One of the largest nontraded real estate investment trusts has been sued by an investor in a potential class action, with the investor alleging negligence and a breach of fiduciary duty by the trust, its executives and members of its board.
Behringer Harvard REIT I, which has $4.4 billion in assets, was sued last Monday in U.S. District Court for the Northern District of Texas by Lillian Hohenstein, an investor who bought 1,275 shares of the trust from 2004 to 2008. The complaint is the first step in forming a class action against the REIT, Behringer Harvard Holdings LLC, Robert Aisner, chief executive and president of the holding company, and other Behringer Harvard executives.

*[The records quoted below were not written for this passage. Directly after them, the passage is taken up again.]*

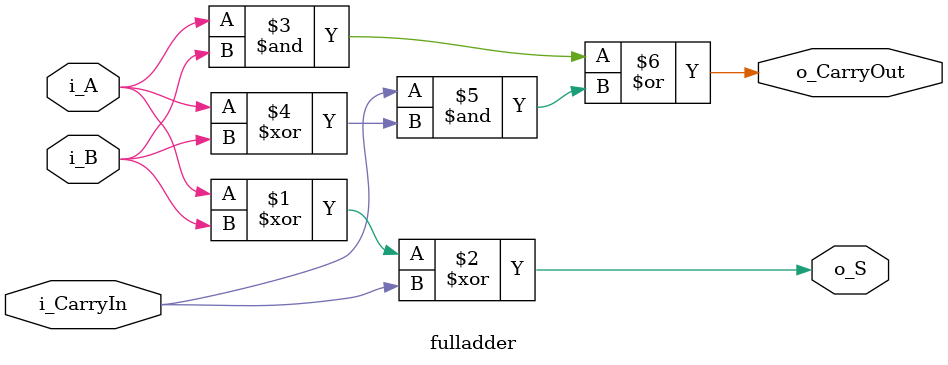
<source format=sv>

module fulladder
(
    input  logic i_A,
    input  logic i_B,
    input  logic i_CarryIn,
    output logic o_S,
    output logic o_CarryOut
);

	assign o_S  = i_A ^ i_B ^ i_CarryIn;
	assign o_CarryOut = (i_A & i_B) | (i_CarryIn & (i_A ^ i_B));

endmodule
</source>
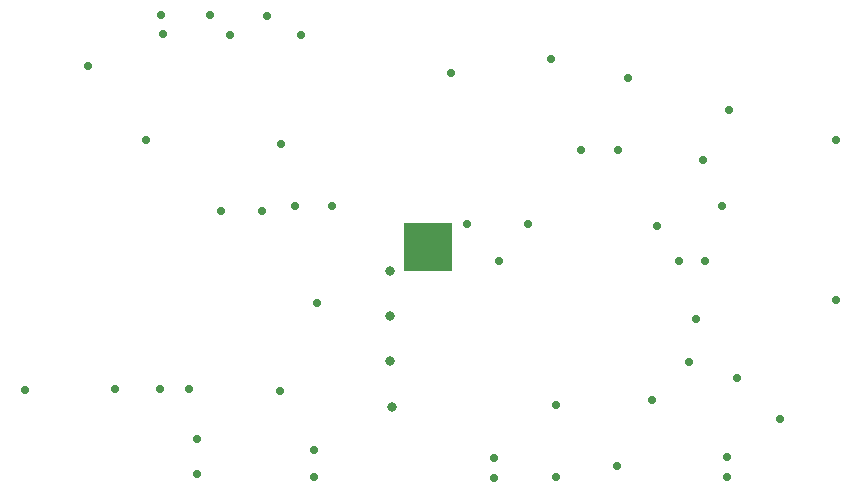
<source format=gbs>
G75*
G70*
%OFA0B0*%
%FSLAX24Y24*%
%IPPOS*%
%LPD*%
%AMOC8*
5,1,8,0,0,1.08239X$1,22.5*
%
%ADD10R,0.1600X0.1600*%
%ADD11C,0.0280*%
%ADD12C,0.0320*%
D10*
X016840Y008630D03*
D11*
X028580Y002880D03*
X003390Y003850D03*
X006390Y003900D03*
X007910Y003900D03*
X011900Y003830D03*
X008870Y003890D03*
X025550Y004790D03*
X025780Y006220D03*
X017600Y014430D03*
X026880Y013180D03*
X027150Y004250D03*
X024290Y003530D03*
X005490Y014650D03*
X011920Y012070D03*
X024460Y009310D03*
X026650Y009990D03*
X007430Y012190D03*
X018150Y009400D03*
X020160Y009390D03*
X023120Y001320D03*
X023500Y014250D03*
X020950Y014890D03*
X026000Y011530D03*
X021940Y011850D03*
X023180Y011850D03*
X013130Y006770D03*
X019190Y008150D03*
X026790Y001630D03*
X026790Y000970D03*
X009920Y009810D03*
X011290Y009810D03*
X013630Y009980D03*
X012390Y009980D03*
X007990Y015720D03*
X012600Y015676D03*
X010250Y015676D03*
X007930Y016340D03*
X009580Y016340D03*
X011480Y016330D03*
X030420Y006850D03*
X009130Y002230D03*
X009140Y001060D03*
X030420Y012180D03*
X021110Y003360D03*
X021110Y000950D03*
X013050Y001870D03*
X013050Y000940D03*
X025200Y008150D03*
X026080Y008150D03*
X019040Y000920D03*
X019040Y001580D03*
D12*
X015580Y007810D03*
X015580Y006310D03*
X015640Y003300D03*
X015580Y004810D03*
M02*

</source>
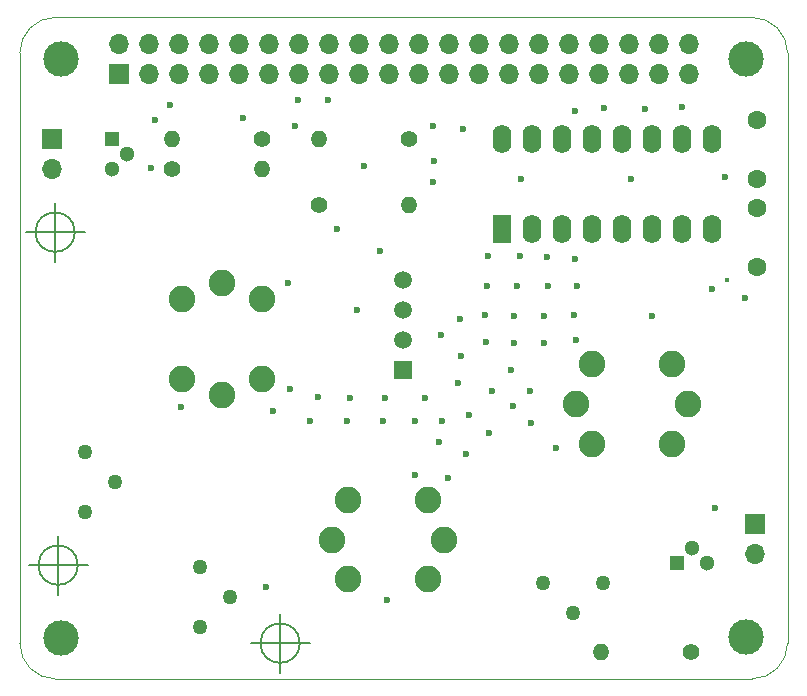
<source format=gbr>
%TF.GenerationSoftware,KiCad,Pcbnew,(5.1.0)-1*%
%TF.CreationDate,2021-12-23T09:16:39+02:00*%
%TF.ProjectId,RPI_HAT_sensors,5250495f-4841-4545-9f73-656e736f7273,rev?*%
%TF.SameCoordinates,Original*%
%TF.FileFunction,Copper,L2,Inr*%
%TF.FilePolarity,Positive*%
%FSLAX46Y46*%
G04 Gerber Fmt 4.6, Leading zero omitted, Abs format (unit mm)*
G04 Created by KiCad (PCBNEW (5.1.0)-1) date 2021-12-23 09:16:39*
%MOMM*%
%LPD*%
G04 APERTURE LIST*
%ADD10C,0.150000*%
%ADD11C,0.100000*%
%ADD12C,2.250000*%
%ADD13R,1.700000X1.700000*%
%ADD14O,1.700000X1.700000*%
%ADD15C,3.000000*%
%ADD16R,1.600000X2.400000*%
%ADD17O,1.600000X2.400000*%
%ADD18C,1.260000*%
%ADD19C,1.300000*%
%ADD20R,1.300000X1.300000*%
%ADD21O,1.400000X1.400000*%
%ADD22C,1.400000*%
%ADD23R,1.500000X1.500000*%
%ADD24C,1.500000*%
%ADD25C,1.600000*%
%ADD26C,0.600000*%
%ADD27C,0.400000*%
G04 APERTURE END LIST*
D10*
X102250666Y-113792000D02*
G75*
G03X102250666Y-113792000I-1666666J0D01*
G01*
X98084000Y-113792000D02*
X103084000Y-113792000D01*
X100584000Y-111292000D02*
X100584000Y-116292000D01*
X83454666Y-107188000D02*
G75*
G03X83454666Y-107188000I-1666666J0D01*
G01*
X79288000Y-107188000D02*
X84288000Y-107188000D01*
X81788000Y-104688000D02*
X81788000Y-109688000D01*
X83200666Y-78994000D02*
G75*
G03X83200666Y-78994000I-1666666J0D01*
G01*
X79034000Y-78994000D02*
X84034000Y-78994000D01*
X81534000Y-76494000D02*
X81534000Y-81494000D01*
D11*
X78546356Y-63817611D02*
X78546356Y-113817611D01*
X78546356Y-63817611D02*
G75*
G02X81546356Y-60817611I3000000J0D01*
G01*
X140546356Y-60817611D02*
X81546356Y-60817611D01*
X140546356Y-60817611D02*
G75*
G02X143546356Y-63817611I0J-3000000D01*
G01*
X143546356Y-113817611D02*
X143546356Y-63817611D01*
X81546356Y-116817611D02*
G75*
G02X78546356Y-113817611I0J3000000D01*
G01*
X81546356Y-116817611D02*
X140546356Y-116817611D01*
X143546351Y-113822847D02*
G75*
G02X140546356Y-116817611I-2999995J5236D01*
G01*
D12*
X113100500Y-108401500D03*
X106355500Y-108401500D03*
X104978000Y-105029000D03*
X106355500Y-101656500D03*
X113100500Y-101656500D03*
X114478000Y-105029000D03*
D13*
X86920000Y-65590000D03*
D14*
X86920000Y-63050000D03*
X89460000Y-65590000D03*
X89460000Y-63050000D03*
X92000000Y-65590000D03*
X92000000Y-63050000D03*
X94540000Y-65590000D03*
X94540000Y-63050000D03*
X97080000Y-65590000D03*
X97080000Y-63050000D03*
X99620000Y-65590000D03*
X99620000Y-63050000D03*
X102160000Y-65590000D03*
X102160000Y-63050000D03*
X104700000Y-65590000D03*
X104700000Y-63050000D03*
X107240000Y-65590000D03*
X107240000Y-63050000D03*
X109780000Y-65590000D03*
X109780000Y-63050000D03*
X112320000Y-65590000D03*
X112320000Y-63050000D03*
X114860000Y-65590000D03*
X114860000Y-63050000D03*
X117400000Y-65590000D03*
X117400000Y-63050000D03*
X119940000Y-65590000D03*
X119940000Y-63050000D03*
X122480000Y-65590000D03*
X122480000Y-63050000D03*
X125020000Y-65590000D03*
X125020000Y-63050000D03*
X127560000Y-65590000D03*
X127560000Y-63050000D03*
X130100000Y-65590000D03*
X130100000Y-63050000D03*
X132640000Y-65590000D03*
X132640000Y-63050000D03*
X135180000Y-65590000D03*
X135180000Y-63050000D03*
D15*
X82040000Y-64310000D03*
X140040000Y-64330000D03*
X82040000Y-113320000D03*
X140030000Y-113310000D03*
D12*
X92315000Y-91440000D03*
X92315000Y-84695000D03*
X95687500Y-83317500D03*
X99060000Y-84695000D03*
X99060000Y-91440000D03*
X95687500Y-92817500D03*
X125653600Y-93573600D03*
X127031100Y-96946100D03*
X133776100Y-96946100D03*
X135153600Y-93573600D03*
X133776100Y-90201100D03*
X127031100Y-90201100D03*
D16*
X119380000Y-78740000D03*
D17*
X137160000Y-71120000D03*
X121920000Y-78740000D03*
X134620000Y-71120000D03*
X124460000Y-78740000D03*
X132080000Y-71120000D03*
X127000000Y-78740000D03*
X129540000Y-71120000D03*
X129540000Y-78740000D03*
X127000000Y-71120000D03*
X132080000Y-78740000D03*
X124460000Y-71120000D03*
X134620000Y-78740000D03*
X121920000Y-71120000D03*
X137160000Y-78740000D03*
X119380000Y-71120000D03*
D18*
X84048600Y-102666800D03*
X86588600Y-100126800D03*
X84048600Y-97586800D03*
X93802200Y-107340400D03*
X96342200Y-109880400D03*
X93802200Y-112420400D03*
X122834400Y-108712000D03*
X125374400Y-111252000D03*
X127914400Y-108712000D03*
D13*
X81280000Y-71120000D03*
D14*
X81280000Y-73660000D03*
D19*
X87630000Y-72390000D03*
X86360000Y-73660000D03*
D20*
X86360000Y-71120000D03*
D21*
X91440000Y-71120000D03*
D22*
X99060000Y-71120000D03*
X91440000Y-73660000D03*
D21*
X99060000Y-73660000D03*
D22*
X111506000Y-71120000D03*
D21*
X103886000Y-71120000D03*
D23*
X110998000Y-90678000D03*
D24*
X110998000Y-88138000D03*
X110998000Y-85598000D03*
X110998000Y-83058000D03*
D25*
X140944600Y-69494400D03*
X140944600Y-74494400D03*
X140944600Y-76940400D03*
X140944600Y-81940400D03*
D13*
X140766800Y-103682800D03*
D14*
X140766800Y-106222800D03*
D19*
X135458200Y-105740200D03*
X136728200Y-107010200D03*
D20*
X134188200Y-107010200D03*
D22*
X103886000Y-76708000D03*
D21*
X111506000Y-76708000D03*
X127762000Y-114554000D03*
D22*
X135382000Y-114554000D03*
D26*
X123215400Y-81127600D03*
X123240800Y-83566000D03*
X115900200Y-89484200D03*
X118491000Y-92456000D03*
X114300000Y-94996000D03*
X122936000Y-88392000D03*
X127965200Y-68503800D03*
X131445000Y-68580000D03*
X113614200Y-72974200D03*
X107086400Y-85598000D03*
X109601000Y-110134400D03*
X114808000Y-99822000D03*
X121843800Y-95173800D03*
X109016800Y-80594200D03*
X138277600Y-74295000D03*
X134645400Y-68402200D03*
X125526800Y-68732400D03*
X116052600Y-70281800D03*
X89636600Y-73583800D03*
X92202000Y-93802200D03*
X99415600Y-109042200D03*
X123977400Y-97256600D03*
X121005600Y-74498200D03*
X102108000Y-67818000D03*
X97434400Y-69291200D03*
X90017600Y-69519800D03*
X114198400Y-87706200D03*
X120396000Y-88392000D03*
X120650000Y-83566000D03*
X117983000Y-88265000D03*
X115646200Y-91770200D03*
X122936000Y-86106000D03*
X118287800Y-96037400D03*
X116332000Y-97790000D03*
X125603000Y-88138000D03*
X101219000Y-83312000D03*
X101854000Y-70002400D03*
X113563400Y-70027800D03*
X118110000Y-83566000D03*
X113563400Y-74752200D03*
X91236800Y-68224400D03*
X101396800Y-92252800D03*
X103759000Y-92964000D03*
X106502200Y-93040200D03*
X109423200Y-93065600D03*
X112877600Y-93065600D03*
X112014000Y-94996000D03*
X109296200Y-94996000D03*
X106273600Y-94996000D03*
X103149400Y-94945200D03*
X99974400Y-94157800D03*
X114046000Y-96774000D03*
X112014000Y-99517200D03*
X121716800Y-92405200D03*
X120269000Y-93751400D03*
X130276600Y-74498200D03*
X125526800Y-81280000D03*
X120904000Y-81026000D03*
X118211600Y-81026000D03*
X125501400Y-86044010D03*
X107696000Y-73406000D03*
X105410000Y-78740000D03*
X137160000Y-83820000D03*
X137414000Y-102362000D03*
X125730000Y-83566000D03*
X139954000Y-84582000D03*
X104673594Y-67792406D03*
X116586000Y-94488000D03*
X120142000Y-90678000D03*
X115824000Y-86360000D03*
X132080000Y-86106000D03*
X120396000Y-86106000D03*
X117932200Y-85979000D03*
D27*
X138430000Y-83058000D03*
M02*

</source>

“The lawsuit is without merit and we will contest it vigorously,” said Jason Mattox, COO of Behringer Harvard.
Behringer Harvard is one of more than a half dozen large nontraded REITs that has seen its value decrease significantly in the wake of the real estate collapse. It is currently valued at $4.64 per share, versus the $10 per share price of its three offerings in 2003, 2005 and 2006. However, investors for the most part have refrained from filing class actions against the largest REITs.
That is not the case with Behringer Harvard. The complaint alleges that it has “sought to mask the poor performance of [the REIT] by paying investors back with their own money, while at the same time draining the company of millions of dollars” for Behringer Harvard and its executives.
“Although [its] performance has been abysmal, there has been nothing to stop [management] from diverting whatever little cash flow is available to shareholders to themselves,” according to the complaint.
The complaint alleges that from 2004 to 2001, two related companies, asset manager Behringer Advisors and property manager HPT Management Services LP, have collected, respectfully, $104 million and $77 million in fees. That's a total of $181 million.
These fees “were not negotiated at arm's length,” according to the complaint, which cited Behringer Harvard REIT I as the source of the comment. Over the trust's lifetime, the two sets of fees total 4% of the REIT's current assets.
Mr. Mattox, however, contends that Behringer Harvard has actually lowered its fees since the fund was launched.
"Behringer Advisors has waived in excess of $30 million in asset management fees since the inception of the Behringer Harvard REIT I," Mr. Mattox said.
The complaint also focuses on the REIT's inability to pay for its distribution, or dividends, from “funds from operations,” which is the measure of cash generated by a REIT.
According to the complaint, Behringer Harvard REIT I generated $172 million in “funds from operation” from 2003 to 2011 and paid distributions of $569 million. That creates a shortfall of $397 million.
Behringer Harvard REIT I's “ability to cover its future distributions is equally unlikely,” according to the complaint.
The complaint also alleges that Mr. Aisner and members of the REIT's board made false and misleading statements in recommending that investors reject offers by outside funds looking to buy shares of the REIT for as little as $1.80 per share.